Tudo isso se aplica também à cooperação Rússia-Irã, como, por exemplo, no aperfeiçoamento do Corredor Internacional de Transportes Norte-Sul (CITNS), em especial no trecho que vai de Astrakhan, no Cáspio, aos portos iranianos e, em seguida, descendo rumo ao Golfo Pérsico.

O Chanceler iraniano Bagheri Kani havia observado anteriormente que graças à "excepcional localização geopolítica" do Irã, que tem acesso ao Oeste Asiático, ao Golfo Pérsico, à região do Mar Cáspio e à Eurásia de modo geral, o país pode contribuir para o "crescimento econômico e o potencial econômico" de todos os atores regionais.

A visita de Putin à China, na semana passada, incluiu uma visita à riquíssima cidade de Harbin, situada no nordeste do país – que tem fortes laços geográficos e históricos com a Rússia. Uma gigantesca Exposição China–Rússia atraiu mais de cinco mil empresas comerciais. Não é irrealista imaginar uma igualmente bem-sucedida Exposição Rússia-Irã em um porto do Cáspio.

Um projeto prometeico

O que liga Rússia, China e Irã é, principalmente, uma recém-formulada estrutura projetada por Estados-Civilização Soberanos. O lamentável falecimento do presidente-mártir Raisi não irá alterar em nada o Grande Quadro.

Estamos em meio a um longo processo em que enfrentamos um ambiente condicionado por décadas de dor e medo. Esse processo ganhou uma imensa tração nestes últimos anos, a começar com o lançamento oficial das Novas Rotas da Seda, em 2013.

As Novas Rotas da Seda e a Iniciativa Cinturão e Rota (ICR) constituem um projeto prometeico que é tanto geopolítico quanto geoeconômico. Paralelamente, ocorreu a expansão gradual do papel da OCX como mecanismo de cooperação econômica. Aqui também, o Irã é um membro de primeira linha da ICR, da OCX e dos BRICS.

Após o golpe de Maidan, na Ucrânia, em 2014, a parceria estratégica Rússia–China começou a ganhar ímpeto. Logo em seguida, o Irã passou a vender praticamente toda a sua produção de petróleo para a China, ingressando na proteção do guarda-chuva nuclear chinês.

Então tivemos a humilhação do Império no Afeganistão. E a Operação Militar Especial na Ucrânia, em fevereiro de 2022. E a expansão dos BRICS, agora passando a englobar países do Sul Global que antes eram terreno ocidental.

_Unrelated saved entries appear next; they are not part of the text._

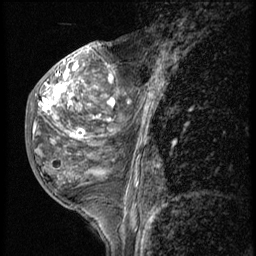
Breast MRI (dynamic contrast-enhanced), one sagittal slice; slice 22 of 56 in the series (ordered by position); 3 images stored at this slice position (order not interpretable as contrast timing); 1.5 T; TE 4.2 ms, TR 9 ms; 2.5 mm slice thickness; 256 × 256 image matrix, field of view 180 × 180 mm. Patient: female, 50 years. From the clinical record (not read from this slice): setting: breast cancer imaged before/during neoadjuvant chemotherapy; receptor status: triple-negative.
Outlined on this slice (semi-automatically segmented with operator editing):
- analysis volume of interest (the breast-tissue region the enhancement analysis was run in; not a lesion): box from (x=25, y=50) to (x=117, y=191) px
- tumour enhancement mask (voxels above the 140 % enhancement threshold inside the analysis volume of interest): (x=42, y=68)–(x=114, y=138)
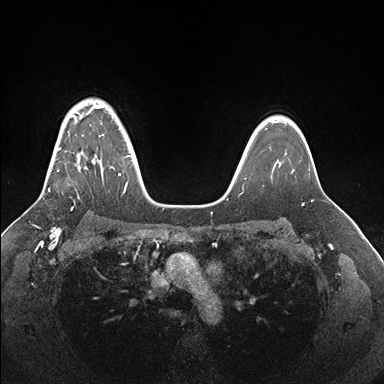
Breast MRI (dynamic contrast-enhanced), one axial slice; position 127 of 176 along the scan axis; dynamic contrast-enhanced series, time point 2 of 7 at this slice position (early post-contrast); 1.5 T; TE 1.5 ms, TR 4.1 ms; 1.1 mm slice thickness; 384 × 384 image matrix, field of view 340 × 340 mm. Female patient.
Structures marked on this image (semi-automatically segmented with operator editing):
- enhancing-tissue mask used for the functional tumour volume (all voxels passing the contrast-enhancement thresholds inside the analysis volume; usually the tumour): box from (x=48, y=105) to (x=130, y=192) px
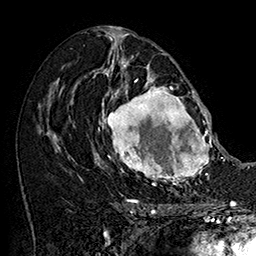
Breast MRI (dynamic contrast-enhanced), one axial slice; slice 87 of 160 in the series (ordered by position); cropped to one breast; dynamic contrast-enhanced series, time point 2 of 7 at this slice position (early post-contrast); 1.5 T; TE 2.8 ms, TR 5.4 ms; 256 × 256 image matrix. Female patient.
Structures marked on this image (semi-automatic segmentation, software-assisted and operator-edited):
- enhancing-tissue mask used for the functional tumour volume (all voxels passing the contrast-enhancement thresholds inside the analysis volume; usually the tumour): box from (x=101, y=77) to (x=215, y=187) px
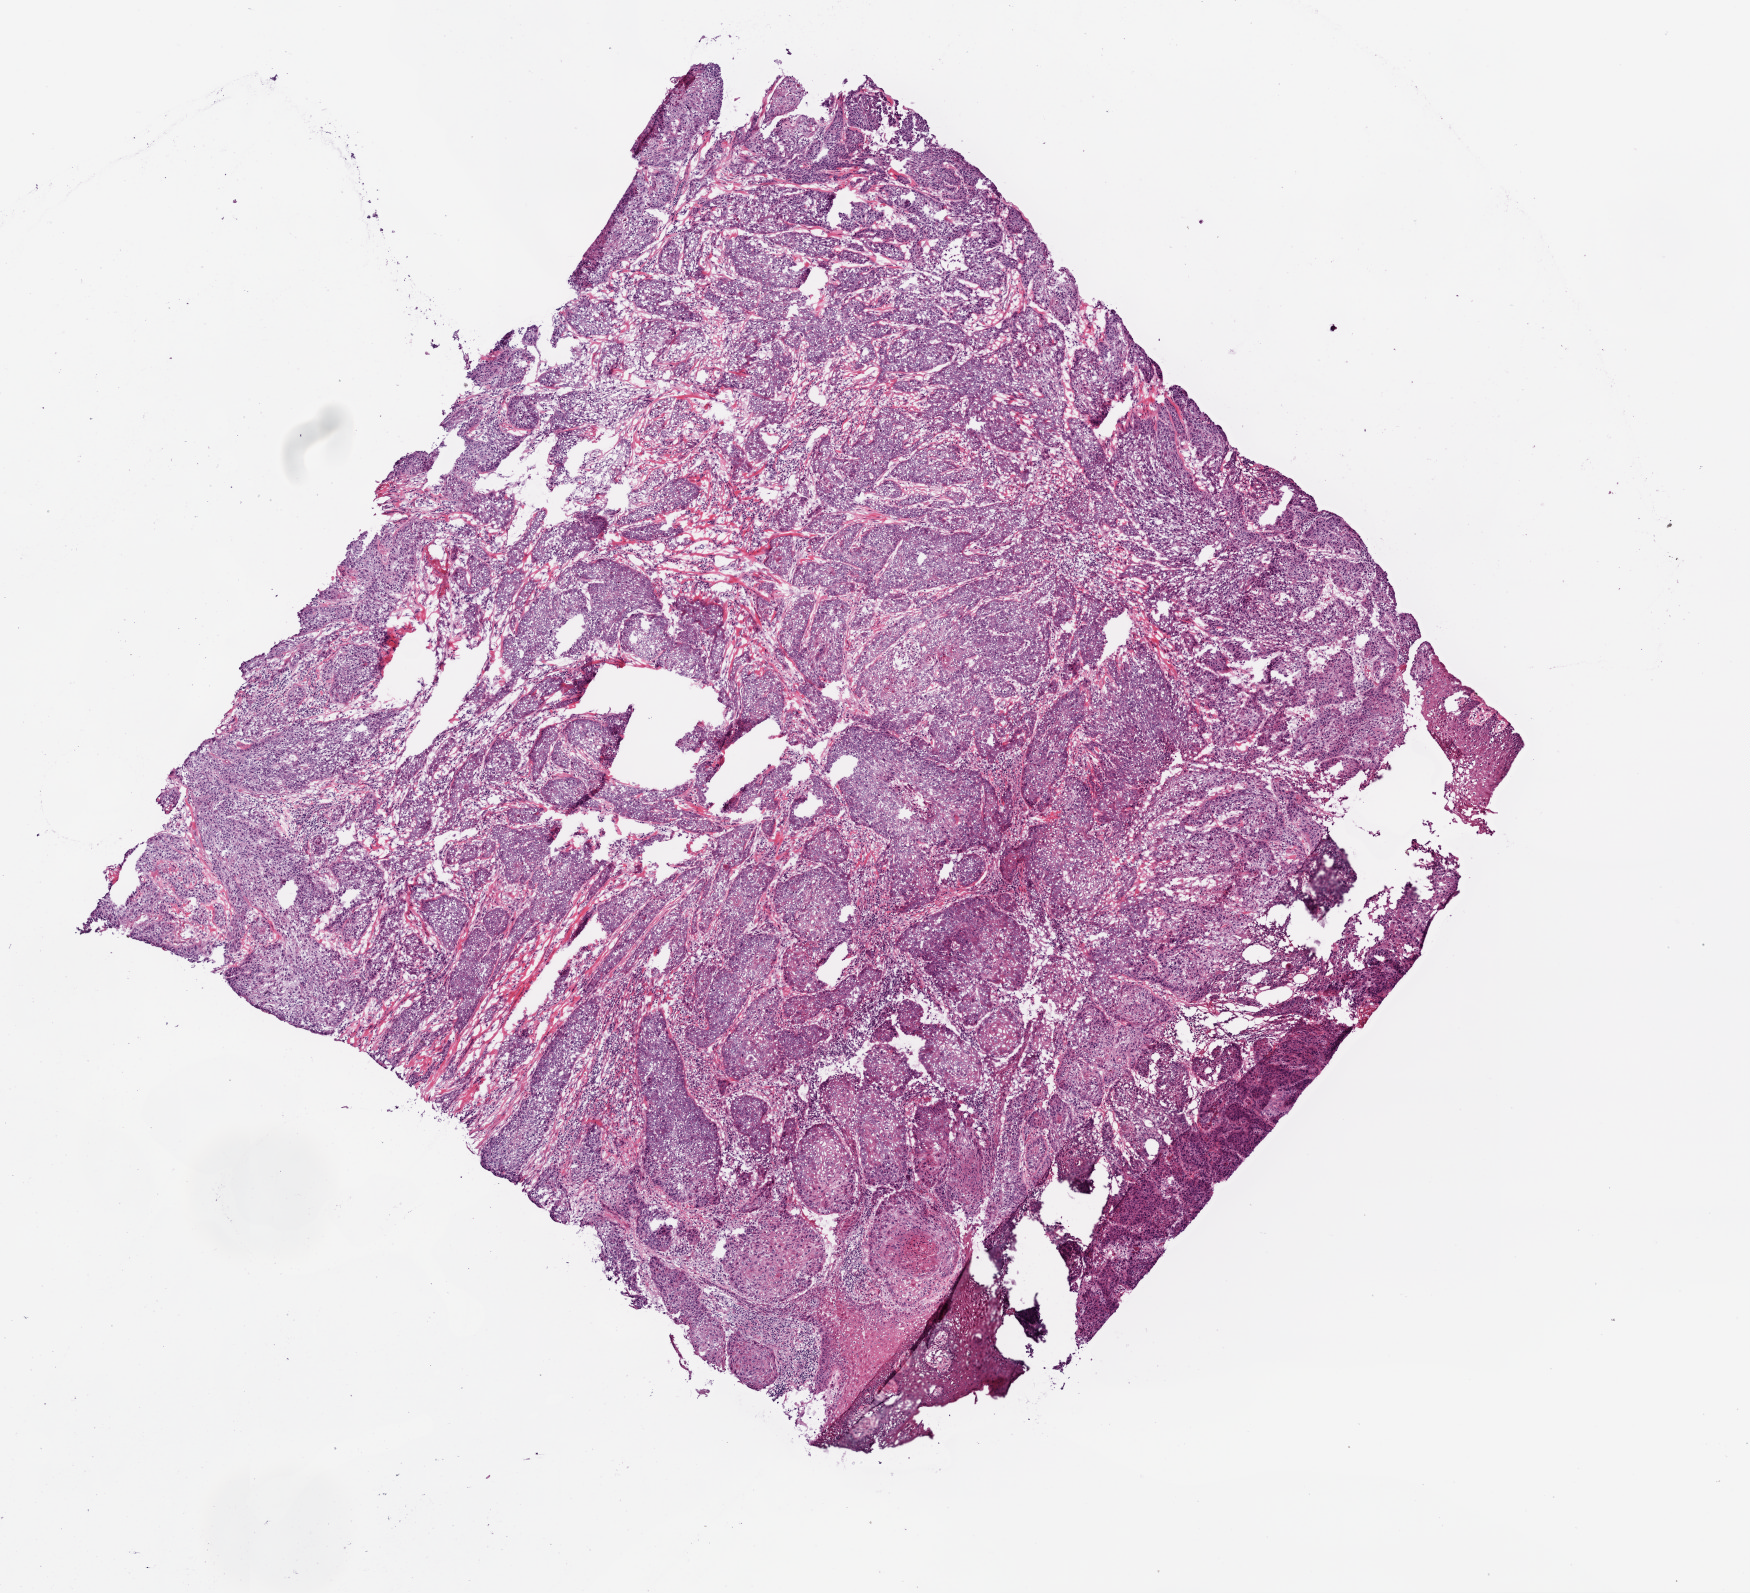
Whole-slide histology image, Hematoxylin and eosin (H&E) stained, a low-resolution overview of the entire scanned area, about 7.0 x 6.4 mm (from a 20x scan); frozen section; primary tumour sample from the head and neck. Female patient; age at initial diagnosis 45 years. Histologic grade: G2 (moderately differentiated). Composition of this section per pathologist review: tumour cells 85%, tumour nuclei 85%, normal cells 0%, stromal cells 10%, necrosis 5%.
* AJCC pathologic stage: IVA (6th edition)
* histologic diagnosis: Squamous cell carcinoma, NOS (tongue, NOS)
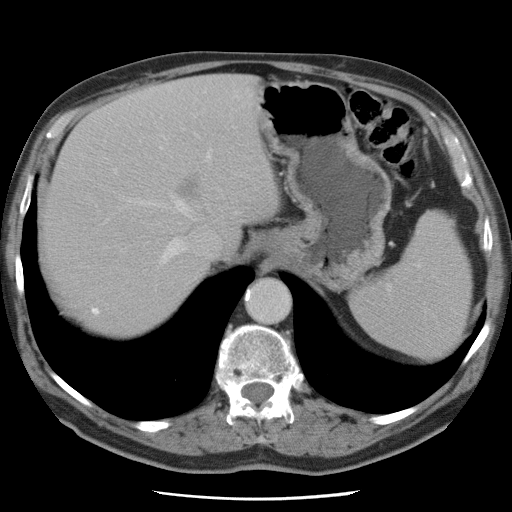
Contrast-enhanced abdominal CT, one axial slice. Position 60 of 78 along the scan axis. 120 kVp. Intravenous contrast given. Soft-tissue window (W 400 / L 40 HU). 5 mm slice thickness. 512 × 512 image matrix, field of view 337 × 337 mm. Case-level facts recorded for this patient, not image findings: patient: female, age 74 years at operation; diagnosis: colorectal cancer liver metastases, imaged before liver resection; multiple liver metastases: yes; largest metastasis: 2.4 cm; chemotherapy before resection: yes.
Annotated regions visible in this slice (expert manual segmentation):
- hepatic veins: bounding box <120,96,236,265> (left, top, right, bottom; pixels)
- liver: <42,77,274,333>
- planned liver remnant (the part of the liver to remain after resection): <42,134,205,333>
- portal vein (with intrahepatic branches): <113,170,116,172>
- liver metastasis: <92,308,100,315>
- liver metastasis: <177,179,199,199>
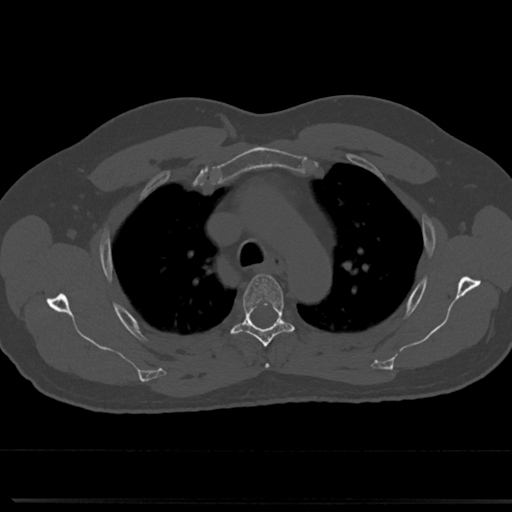
CT including the spine, one axial slice; reconstruction kernel Br40s/3; 120 kVp; bone window (W 1800 / L 400 HU); 512 × 512 image matrix, field of view 355 × 355 mm. Patient: male, 61 years. Case-level facts recorded for this patient, not image findings: primary cancer: prostate.
Outlined on this slice (semi-automatically segmented with operator editing):
- T3 vertebra: bounding box (x1, y1, x2, y2) in pixels: (265, 363, 269, 368)
- T4 vertebra: (232, 274, 295, 347)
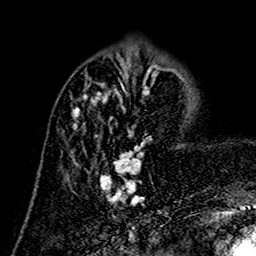
Breast MRI (dynamic contrast-enhanced), one axial slice; slice 52 of 160 in the series (ordered by position); cropped to one breast; dynamic contrast-enhanced series, time point 2 of 7 at this slice position (early post-contrast); 1.5 T; TE 2.7 ms, TR 5.4 ms; 1 mm slice thickness; 256 × 256 image matrix. Female patient.
Structures marked on this image (semi-automatic segmentation, software-assisted and operator-edited):
- enhancing-tissue mask used for the functional tumour volume (all voxels passing the contrast-enhancement thresholds inside the analysis volume; usually the tumour): bounding box <63,73,157,205> (left, top, right, bottom; pixels)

Durante sua memorável visita a Moscou na primavera de 2023, Xi disse a Putin que "mudanças jamais vistas nos "últimos cem anos" viriam a ocorrer, e que ambos deveriam estar no comando dessas inevitáveis mudanças.

Esse, exatamente, foi o cerne de suas discussões da semana passada em Pequim.

O perfeitamente preciso bombardeio iraniano do ultraprotegido território israelense – como resposta ao ataque terrorista a seu consulado diplomático em um outro país – enviou uma mensagem inédita e meridianamente clara à Maioria Global: o poder do Hegêmona no Oeste Asiático está chegando ao fim.

Perder o Rimland é anátema para a geopolítica perfeitamente americana. A região tem que voltar a seu controle, já que os Estados Unidos sabem o quão importante ela é.

Uma nova direção

O Anjo da História, entretanto, aponta para uma nova direção – para China, Rússia e Irã como os novos Soberanos que vêm moldando o ressurgimento do Heartland.

Em termos concisos, esses três Soberanos possuem nível epistemológico, vontade, criatividade, capacidade organizacional, visão e as ferramentas de poder para levar a cabo um verdadeiro projeto prometeico.

Pode soar como um milagre, mas as atuais lideranças dos três estados compartilham esse mesmo entendimento e esse mesmo empenho.

Por exemplo, o que poderia ser mais atraente do que a possibilidade de o antigo negociador nuclear Saeed Jalili vir a ser o próximo presidente do Irã, juntando-se ao novo Chanceler Ali Bagheri Kani? No passado, Jalili foi tachado de demasiadamente "linha-dura" para o gosto ocidental, mas o que pensa o Ocidente deixou de ter tanta importância por estas paragens.

Após a grandiosa guinada de 180 graus em direção ao Leste e à multipolaridade efetuada por Raisi, bem diferente do reformismo do ex-presidente iraniano Hassan Rouhani, com suas equivocadas e fracassadas incursões ocidentais, Jalili talvez seja o homem certo para a próxima fase do Irã. E que elegantíssimo complemento ao duo Xi–Putin ele seria.